** Opening Data provided block **

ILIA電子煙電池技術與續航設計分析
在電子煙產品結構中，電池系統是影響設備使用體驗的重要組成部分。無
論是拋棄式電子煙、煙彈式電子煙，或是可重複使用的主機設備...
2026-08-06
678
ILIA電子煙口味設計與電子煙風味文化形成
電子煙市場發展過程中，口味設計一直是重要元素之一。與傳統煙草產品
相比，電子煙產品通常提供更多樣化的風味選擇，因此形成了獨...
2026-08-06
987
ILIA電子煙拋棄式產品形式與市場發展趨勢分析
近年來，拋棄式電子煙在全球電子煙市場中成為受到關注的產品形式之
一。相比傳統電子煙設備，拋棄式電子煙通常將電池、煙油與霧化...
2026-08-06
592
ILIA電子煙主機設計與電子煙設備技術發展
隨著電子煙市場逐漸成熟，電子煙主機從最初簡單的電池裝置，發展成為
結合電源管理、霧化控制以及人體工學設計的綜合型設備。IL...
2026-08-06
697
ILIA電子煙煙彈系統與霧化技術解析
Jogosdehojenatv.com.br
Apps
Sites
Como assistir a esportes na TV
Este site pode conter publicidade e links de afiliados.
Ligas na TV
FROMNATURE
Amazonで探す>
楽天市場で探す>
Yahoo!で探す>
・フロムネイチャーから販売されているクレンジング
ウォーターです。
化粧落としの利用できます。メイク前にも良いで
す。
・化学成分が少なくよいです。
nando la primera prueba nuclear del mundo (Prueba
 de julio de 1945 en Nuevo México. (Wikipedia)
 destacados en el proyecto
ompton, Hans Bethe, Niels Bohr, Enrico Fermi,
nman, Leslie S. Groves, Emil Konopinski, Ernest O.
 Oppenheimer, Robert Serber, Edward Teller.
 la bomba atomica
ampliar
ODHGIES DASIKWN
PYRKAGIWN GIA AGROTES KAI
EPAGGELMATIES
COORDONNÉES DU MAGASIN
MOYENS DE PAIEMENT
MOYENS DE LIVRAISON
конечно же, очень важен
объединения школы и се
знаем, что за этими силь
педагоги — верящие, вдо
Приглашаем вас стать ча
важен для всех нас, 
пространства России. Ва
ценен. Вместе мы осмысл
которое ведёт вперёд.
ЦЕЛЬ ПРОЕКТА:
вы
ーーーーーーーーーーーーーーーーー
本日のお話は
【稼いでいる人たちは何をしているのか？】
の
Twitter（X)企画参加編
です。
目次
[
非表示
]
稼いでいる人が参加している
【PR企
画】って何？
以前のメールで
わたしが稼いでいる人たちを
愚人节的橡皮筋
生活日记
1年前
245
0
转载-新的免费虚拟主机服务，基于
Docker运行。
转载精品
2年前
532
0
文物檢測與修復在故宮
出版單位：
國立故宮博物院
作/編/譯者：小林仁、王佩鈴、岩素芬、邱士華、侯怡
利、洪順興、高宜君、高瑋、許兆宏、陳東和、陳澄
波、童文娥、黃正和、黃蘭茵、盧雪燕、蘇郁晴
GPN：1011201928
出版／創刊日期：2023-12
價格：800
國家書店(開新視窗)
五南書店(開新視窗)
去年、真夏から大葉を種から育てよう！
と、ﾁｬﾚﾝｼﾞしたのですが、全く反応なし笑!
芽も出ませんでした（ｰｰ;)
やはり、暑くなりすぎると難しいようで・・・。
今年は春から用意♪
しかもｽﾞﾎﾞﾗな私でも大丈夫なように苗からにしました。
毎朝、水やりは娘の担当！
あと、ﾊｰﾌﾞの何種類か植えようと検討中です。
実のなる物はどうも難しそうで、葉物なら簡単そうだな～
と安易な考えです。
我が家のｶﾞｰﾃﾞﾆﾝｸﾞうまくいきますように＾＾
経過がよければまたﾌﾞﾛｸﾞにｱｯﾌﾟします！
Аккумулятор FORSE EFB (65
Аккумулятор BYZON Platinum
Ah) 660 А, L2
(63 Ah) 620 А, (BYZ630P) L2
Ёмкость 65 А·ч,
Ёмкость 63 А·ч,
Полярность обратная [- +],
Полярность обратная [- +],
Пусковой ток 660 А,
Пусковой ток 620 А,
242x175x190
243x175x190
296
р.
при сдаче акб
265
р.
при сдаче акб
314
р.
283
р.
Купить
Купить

** Closing Data provided block **

• **Work order**
Transcribe all records exactly as written.

• **Solution to this exercise**
ILIA電子煙電池技術與續航設計分析
在電子煙產品結構中，電池系統是影響設備使用體驗的重要組成部分。無
論是拋棄式電子煙、煙彈式電子煙，或是可重複使用的主機設備...
2026-08-06
678
ILIA電子煙口味設計與電子煙風味文化形成
電子煙市場發展過程中，口味設計一直是重要元素之一。與傳統煙草產品
相比，電子煙產品通常提供更多樣化的風味選擇，因此形成了獨...
2026-08-06
987
ILIA電子煙拋棄式產品形式與市場發展趨勢分析
近年來，拋棄式電子煙在全球電子煙市場中成為受到關注的產品形式之
一。相比傳統電子煙設備，拋棄式電子煙通常將電池、煙油與霧化...
2026-08-06
592
ILIA電子煙主機設計與電子煙設備技術發展
隨著電子煙市場逐漸成熟，電子煙主機從最初簡單的電池裝置，發展成為
結合電源管理、霧化控制以及人體工學設計的綜合型設備。IL...
2026-08-06
697
ILIA電子煙煙彈系統與霧化技術解析
Jogosdehojenatv.com.br
Apps
Sites
Como assistir a esportes na TV
Este site pode conter publicidade e links de afiliados.
Ligas na TV
FROMNATURE
Amazonで探す>
楽天市場で探す>
Yahoo!で探す>
・フロムネイチャーから販売されているクレンジング
ウォーターです。
化粧落としの利用できます。メイク前にも良いで
す。
・化学成分が少なくよいです。
nando la primera prueba nuclear del mundo (Prueba
 de julio de 1945 en Nuevo México. (Wikipedia)
 destacados en el proyecto
ompton, Hans Bethe, Niels Bohr, Enrico Fermi,
nman, Leslie S. Groves, Emil Konopinski, Ernest O.
 Oppenheimer, Robert Serber, Edward Teller.
 la bomba atomica
ampliar
ODHGIES DASIKWN
PYRKAGIWN GIA AGROTES KAI
EPAGGELMATIES
COORDONNÉES DU MAGASIN
MOYENS DE PAIEMENT
MOYENS DE LIVRAISON
конечно же, очень важен
объединения школы и се
знаем, что за этими силь
педагоги — верящие, вдо
Приглашаем вас стать ча
важен для всех нас, 
пространства России. Ва
ценен. Вместе мы осмысл
которое ведёт вперёд.
ЦЕЛЬ ПРОЕКТА:
вы
ーーーーーーーーーーーーーーーーー
本日のお話は
【稼いでいる人たちは何をしているのか？】
の
Twitter（X)企画参加編
です。
目次
[
非表示
]
稼いでいる人が参加している
【PR企
画】って何？
以前のメールで
わたしが稼いでいる人たちを
愚人节的橡皮筋
生活日记
1年前
245
0
转载-新的免费虚拟主机服务，基于
Docker运行。
转载精品
2年前
532
0
文物檢測與修復在故宮
出版單位：
國立故宮博物院
作/編/譯者：小林仁、王佩鈴、岩素芬、邱士華、侯怡
利、洪順興、高宜君、高瑋、許兆宏、陳東和、陳澄
波、童文娥、黃正和、黃蘭茵、盧雪燕、蘇郁晴
GPN：1011201928
出版／創刊日期：2023-12
價格：800
國家書店(開新視窗)
五南書店(開新視窗)
去年、真夏から大葉を種から育てよう！
と、ﾁｬﾚﾝｼﾞしたのですが、全く反応なし笑!
芽も出ませんでした（ｰｰ;)
やはり、暑くなりすぎると難しいようで・・・。
今年は春から用意♪
しかもｽﾞﾎﾞﾗな私でも大丈夫なように苗からにしました。
毎朝、水やりは娘の担当！
あと、ﾊｰﾌﾞの何種類か植えようと検討中です。
実のなる物はどうも難しそうで、葉物なら簡単そうだな～
と安易な考えです。
我が家のｶﾞｰﾃﾞﾆﾝｸﾞうまくいきますように＾＾
経過がよければまたﾌﾞﾛｸﾞにｱｯﾌﾟします！
Аккумулятор FORSE EFB (65
Аккумулятор BYZON Platinum
Ah) 660 А, L2
(63 Ah) 620 А, (BYZ630P) L2
Ёмкость 65 А·ч,
Ёмкость 63 А·ч,
Полярность обратная [- +],
Полярность обратная [- +],
Пусковой ток 660 А,
Пусковой ток 620 А,
242x175x190
243x175x190
296
р.
при сдаче акб
265
р.
при сдаче акб
314
р.
283
р.
Купить
Купить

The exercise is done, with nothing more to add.